Animal'z

Bilal, Enki

Bande dessinée

Casterman, 2009, 100 pages, 18 €

:) :) :) Bilal, l'optimiste - critique complète

Couverture
Couverture du livre: Animal'z

Un dérèglement climatique généralisé –baptisé ‘Le coup de sang’- a mis la Terre sens dessus dessous. Des catastrophes naturelles démesurées et inexplicables ont rendu la planète presque inhabitable, et obligé les humains à une lutte pour survivre proche du ‘chacun pour soi’. Des médias dont il faut se méfier répandent pourtant le bruit que, ça et là, quelques lieux rassemblent encore les conditions nécessaires à la survie de l’humanité –des Eldorados. Pour gagner ces terres, la mer reste le meilleur moyen et le plus sûr, quand elle ne gèle pas. Malgré eux et par hasard, un groupe de quelques hommes et femmes se trouve réuni dans la même quête : rejoindre un de ces Eldorados. S’ils ne manquent ni des moyens ni des connaissances technologiques –l’un d’eux est un brillant généticien capable d’opérer de salvateurs mélanges hommes/animaux- les voyageurs se verront souvent confrontés aux tours étranges que semble leur jouer la nature : aberrations géographiques, déplacement de montagnes et retour en force d’espèces animales il y a peu en voie d’extinction…

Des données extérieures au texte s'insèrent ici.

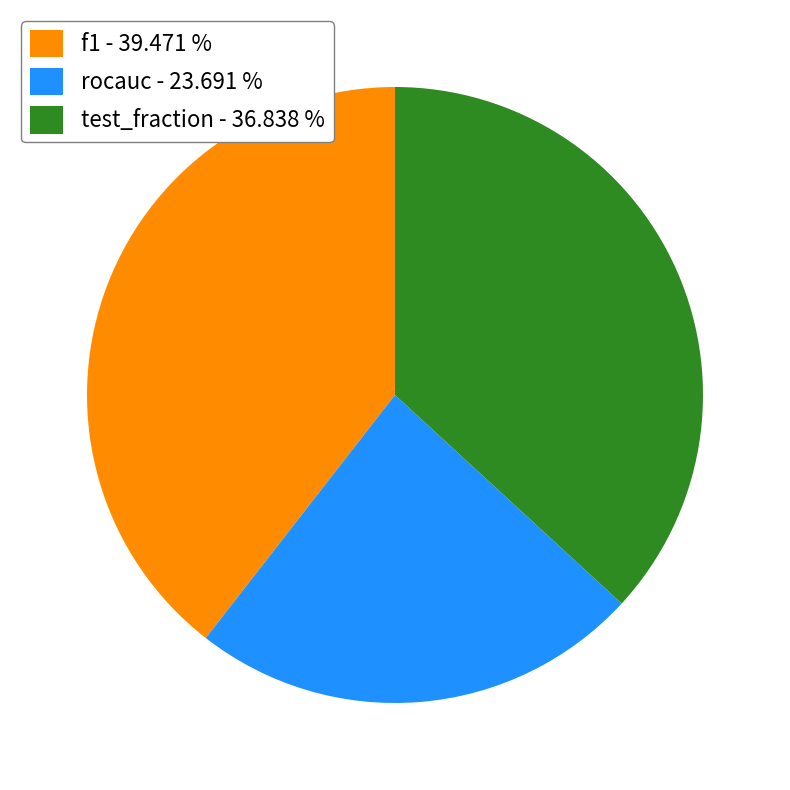

Rank the categories by value from lowest to highest.

rocauc - 23.691 %, test_fraction - 36.838 %, f1 - 39.471 %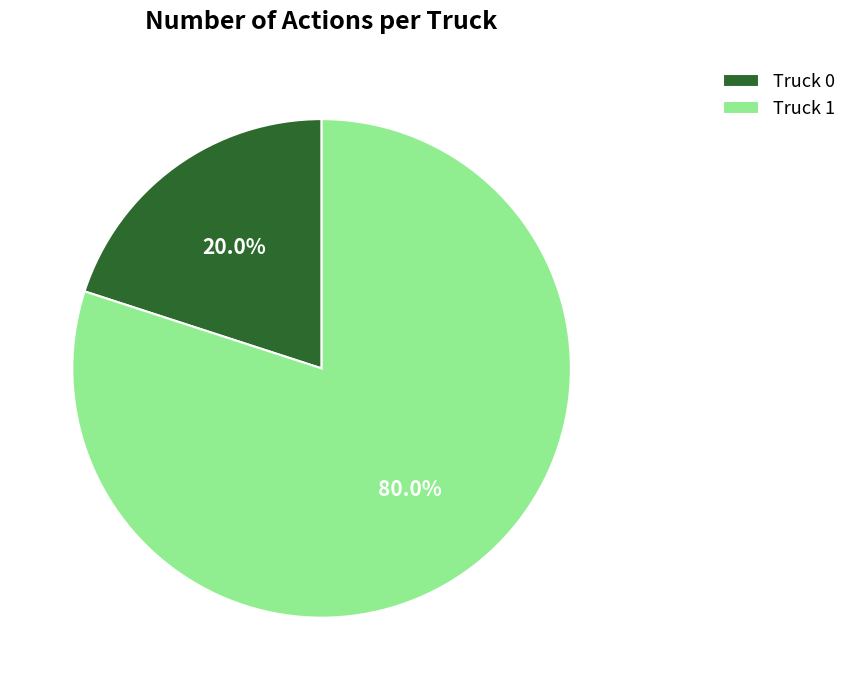

Combined, what portion of the pie is Truck 1 and Truck 0?

100.0%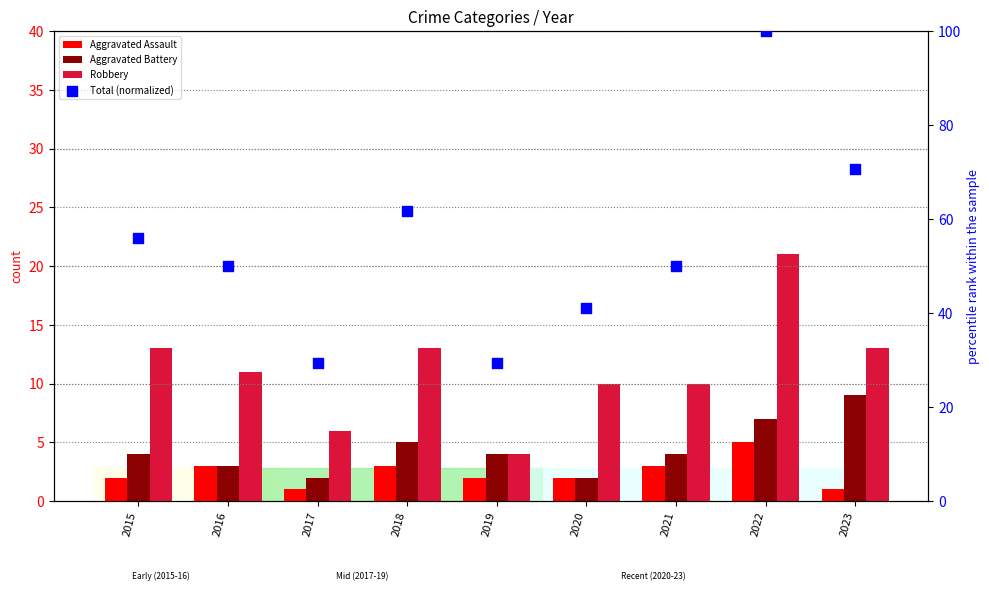

Which series contains the lowest Y value?

Aggravated Assault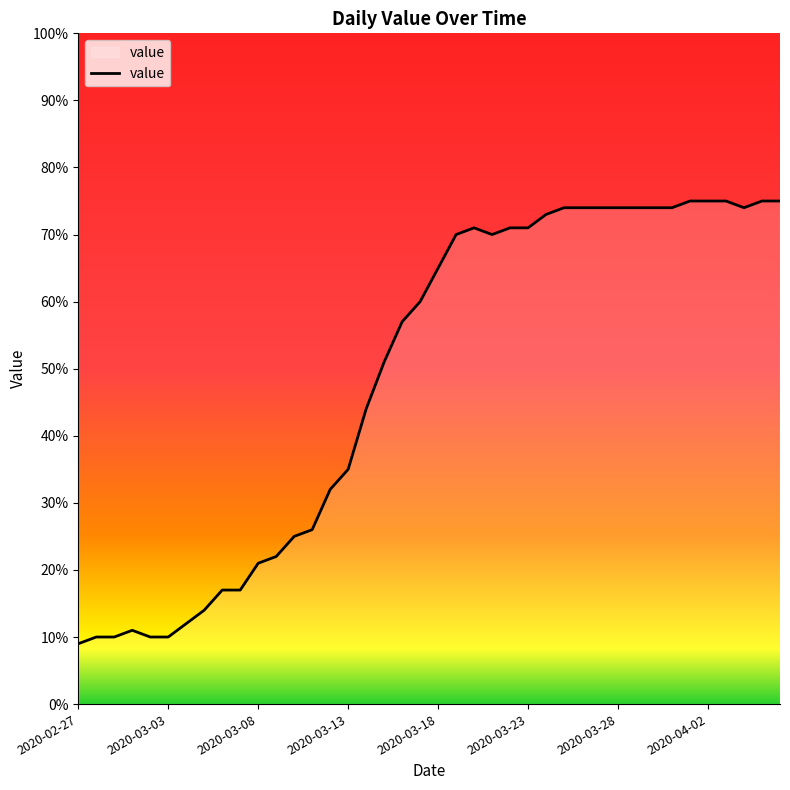

What is the maximum value shown in the chart?

75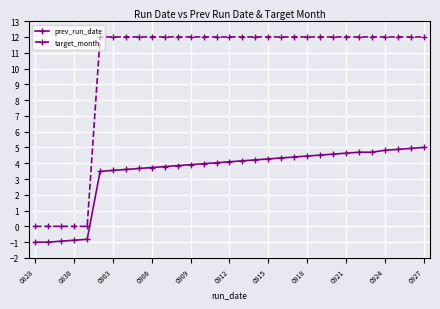

Which series has the largest total across all categories?

target_month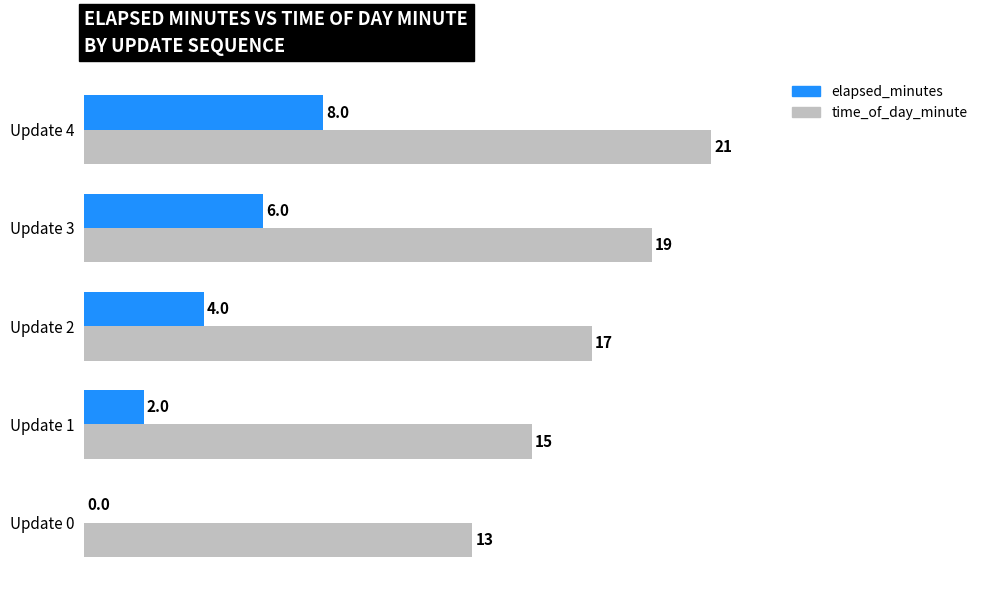

What is the sum of all time_of_day_minute values?

85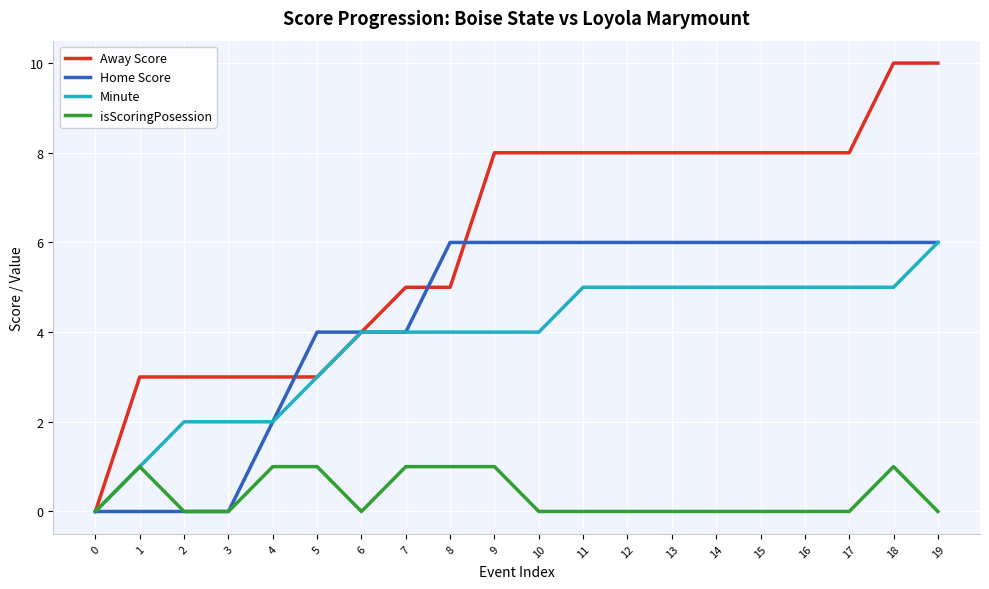

The Away Score series shows 4 at 4. True or false?

False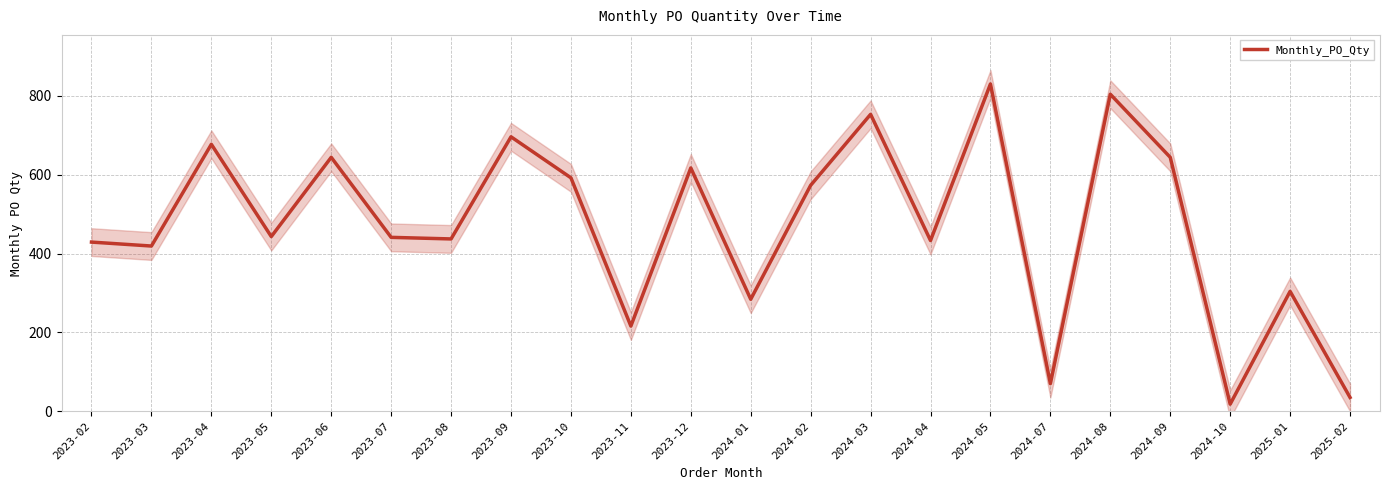

What is the difference between the values at 2023-11 and 2023-06?

428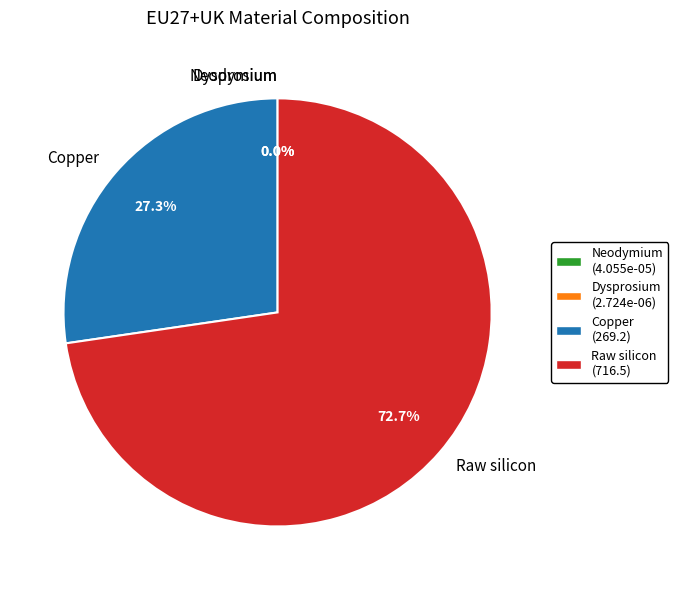

Do Dysprosium and Raw silicon together represent more than half of the pie?

Yes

Western philosophico-écologique sur fond de s-f, le dernier opus de Bilal nous signifie à quel point l’homme reste –quand il le veut- un loup pour son prochain. Ainsi des ‘humains’ croisés par le groupe de voyageurs et qui rappelleront quelques souvenirs aux lecteurs de ‘La route’ de Cormac Mc Carthy, roman avec lequel il n’est pas illégitime d’effectuer ici un rapprochement. Comme le romancier américain, Bilal démarre son récit par un fait qu’il se garde bien d’illustrer autrement que par ses conséquences : la planète a piqué une crise et rend la vie difficile aux quelques hommes et femmes qu’elle tolère. L’un ou l’autre eldorado semble subsister mais les rejoindre tient du chemin de croix. La ‘Route’ de Mc Carthy plonge dans la noirceur la plus totale (lisez-le bon sang !), celle de Bilal prend au contraire un léger tournant tendant à nous faire croire que tout n’est pas perdu. Tirant de son groupe de survivants une attachante galerie de portraits d’êtres humains confrontés à l’insurmontable, il tend à pointer le meilleur en chacun d’eux. Sans verser pour autant dans un angélisme béat, il n’hésite pas à nager à contre-courant du pessimisme ambiant et ose parier sur la solidarité. Tout à son nuage, Bilal imagine que des manipulations génétiques puissent donner aux humains l’occasion de revenir à leurs sources animales et, par là, assurer le salut de leur espèce. Une nouvelle symbiose homme/animal/nature en quelque sorte, dans laquelle aucune des trois composantes ne chercherait à exploiter les autres. Pour plonger au cœur de cette fable, l’auteur de la ‘Tétralogie du monstre’ délaisse ici la peinture au profit du seul trait de crayon. Les cases de grande taille dominent toujours les planches, d’un bleu-gris presque généralisé cette fois et où, de temps à autre, un rouge pastel rompt cette fausse monotonie. L’ensemble s’avère, lecture après relecture, tout simplement superbe et revigorant. A partir d’un constat noir de noir, Bilal ose la carte de l’utopie. Pour notre part, il en sort gagnant.